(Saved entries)
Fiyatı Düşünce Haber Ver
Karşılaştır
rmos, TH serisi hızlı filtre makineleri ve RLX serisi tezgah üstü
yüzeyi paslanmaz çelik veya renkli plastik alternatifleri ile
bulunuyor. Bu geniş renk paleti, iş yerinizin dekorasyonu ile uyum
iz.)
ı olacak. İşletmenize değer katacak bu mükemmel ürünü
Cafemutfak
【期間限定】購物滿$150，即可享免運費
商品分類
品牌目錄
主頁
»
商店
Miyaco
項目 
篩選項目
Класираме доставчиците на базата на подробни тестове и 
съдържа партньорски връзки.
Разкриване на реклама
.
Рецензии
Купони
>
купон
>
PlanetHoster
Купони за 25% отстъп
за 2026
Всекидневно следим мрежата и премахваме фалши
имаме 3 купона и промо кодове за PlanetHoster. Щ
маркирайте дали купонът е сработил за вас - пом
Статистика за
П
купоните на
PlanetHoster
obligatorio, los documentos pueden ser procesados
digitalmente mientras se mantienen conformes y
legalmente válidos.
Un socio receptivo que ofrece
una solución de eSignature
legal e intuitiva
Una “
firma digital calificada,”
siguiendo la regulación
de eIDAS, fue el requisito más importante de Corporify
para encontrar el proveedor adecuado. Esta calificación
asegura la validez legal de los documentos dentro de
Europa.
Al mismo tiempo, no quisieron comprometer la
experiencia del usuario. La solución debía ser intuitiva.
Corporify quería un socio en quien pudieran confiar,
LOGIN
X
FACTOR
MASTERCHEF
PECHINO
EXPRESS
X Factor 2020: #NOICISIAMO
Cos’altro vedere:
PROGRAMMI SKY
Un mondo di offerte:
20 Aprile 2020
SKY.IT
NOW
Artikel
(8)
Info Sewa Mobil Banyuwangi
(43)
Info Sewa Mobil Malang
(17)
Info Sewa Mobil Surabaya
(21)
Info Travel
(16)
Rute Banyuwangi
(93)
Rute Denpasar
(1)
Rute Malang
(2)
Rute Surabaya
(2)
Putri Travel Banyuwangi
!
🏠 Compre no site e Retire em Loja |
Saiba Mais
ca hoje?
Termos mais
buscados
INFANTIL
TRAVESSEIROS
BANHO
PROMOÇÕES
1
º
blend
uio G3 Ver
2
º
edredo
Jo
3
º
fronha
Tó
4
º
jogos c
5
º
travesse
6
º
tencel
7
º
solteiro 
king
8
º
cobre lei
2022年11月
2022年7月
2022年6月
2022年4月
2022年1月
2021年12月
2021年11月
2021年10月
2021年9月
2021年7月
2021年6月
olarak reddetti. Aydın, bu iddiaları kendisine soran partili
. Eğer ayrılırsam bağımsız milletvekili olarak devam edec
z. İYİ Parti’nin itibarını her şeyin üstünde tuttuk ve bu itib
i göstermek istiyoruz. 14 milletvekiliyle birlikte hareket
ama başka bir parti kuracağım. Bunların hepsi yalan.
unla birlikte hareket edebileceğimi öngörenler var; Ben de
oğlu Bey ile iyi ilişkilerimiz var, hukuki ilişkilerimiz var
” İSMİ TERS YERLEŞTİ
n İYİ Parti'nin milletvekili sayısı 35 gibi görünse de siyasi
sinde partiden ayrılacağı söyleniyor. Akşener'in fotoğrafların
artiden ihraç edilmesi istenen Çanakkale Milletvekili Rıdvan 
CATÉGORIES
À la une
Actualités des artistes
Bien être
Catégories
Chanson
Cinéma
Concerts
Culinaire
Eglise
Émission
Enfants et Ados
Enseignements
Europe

--- TASK REQUIREMENTS ---
Reproduce every line of the data above, character for character and in the same order.

--- YOUR SOLUTION ---
Fiyatı Düşünce Haber Ver
Karşılaştır
rmos, TH serisi hızlı filtre makineleri ve RLX serisi tezgah üstü
yüzeyi paslanmaz çelik veya renkli plastik alternatifleri ile
bulunuyor. Bu geniş renk paleti, iş yerinizin dekorasyonu ile uyum
iz.)
ı olacak. İşletmenize değer katacak bu mükemmel ürünü
Cafemutfak
【期間限定】購物滿$150，即可享免運費
商品分類
品牌目錄
主頁
»
商店
Miyaco
項目 
篩選項目
Класираме доставчиците на базата на подробни тестове и 
съдържа партньорски връзки.
Разкриване на реклама
.
Рецензии
Купони
>
купон
>
PlanetHoster
Купони за 25% отстъп
за 2026
Всекидневно следим мрежата и премахваме фалши
имаме 3 купона и промо кодове за PlanetHoster. Щ
маркирайте дали купонът е сработил за вас - пом
Статистика за
П
купоните на
PlanetHoster
obligatorio, los documentos pueden ser procesados
digitalmente mientras se mantienen conformes y
legalmente válidos.
Un socio receptivo que ofrece
una solución de eSignature
legal e intuitiva
Una “
firma digital calificada,”
siguiendo la regulación
de eIDAS, fue el requisito más importante de Corporify
para encontrar el proveedor adecuado. Esta calificación
asegura la validez legal de los documentos dentro de
Europa.
Al mismo tiempo, no quisieron comprometer la
experiencia del usuario. La solución debía ser intuitiva.
Corporify quería un socio en quien pudieran confiar,
LOGIN
X
FACTOR
MASTERCHEF
PECHINO
EXPRESS
X Factor 2020: #NOICISIAMO
Cos’altro vedere:
PROGRAMMI SKY
Un mondo di offerte:
20 Aprile 2020
SKY.IT
NOW
Artikel
(8)
Info Sewa Mobil Banyuwangi
(43)
Info Sewa Mobil Malang
(17)
Info Sewa Mobil Surabaya
(21)
Info Travel
(16)
Rute Banyuwangi
(93)
Rute Denpasar
(1)
Rute Malang
(2)
Rute Surabaya
(2)
Putri Travel Banyuwangi
!
🏠 Compre no site e Retire em Loja |
Saiba Mais
ca hoje?
Termos mais
buscados
INFANTIL
TRAVESSEIROS
BANHO
PROMOÇÕES
1
º
blend
uio G3 Ver
2
º
edredo
Jo
3
º
fronha
Tó
4
º
jogos c
5
º
travesse
6
º
tencel
7
º
solteiro 
king
8
º
cobre lei
2022年11月
2022年7月
2022年6月
2022年4月
2022年1月
2021年12月
2021年11月
2021年10月
2021年9月
2021年7月
2021年6月
olarak reddetti. Aydın, bu iddiaları kendisine soran partili
. Eğer ayrılırsam bağımsız milletvekili olarak devam edec
z. İYİ Parti’nin itibarını her şeyin üstünde tuttuk ve bu itib
i göstermek istiyoruz. 14 milletvekiliyle birlikte hareket
ama başka bir parti kuracağım. Bunların hepsi yalan.
unla birlikte hareket edebileceğimi öngörenler var; Ben de
oğlu Bey ile iyi ilişkilerimiz var, hukuki ilişkilerimiz var
” İSMİ TERS YERLEŞTİ
n İYİ Parti'nin milletvekili sayısı 35 gibi görünse de siyasi
sinde partiden ayrılacağı söyleniyor. Akşener'in fotoğrafların
artiden ihraç edilmesi istenen Çanakkale Milletvekili Rıdvan 
CATÉGORIES
À la une
Actualités des artistes
Bien être
Catégories
Chanson
Cinéma
Concerts
Culinaire
Eglise
Émission
Enfants et Ados
Enseignements
Europe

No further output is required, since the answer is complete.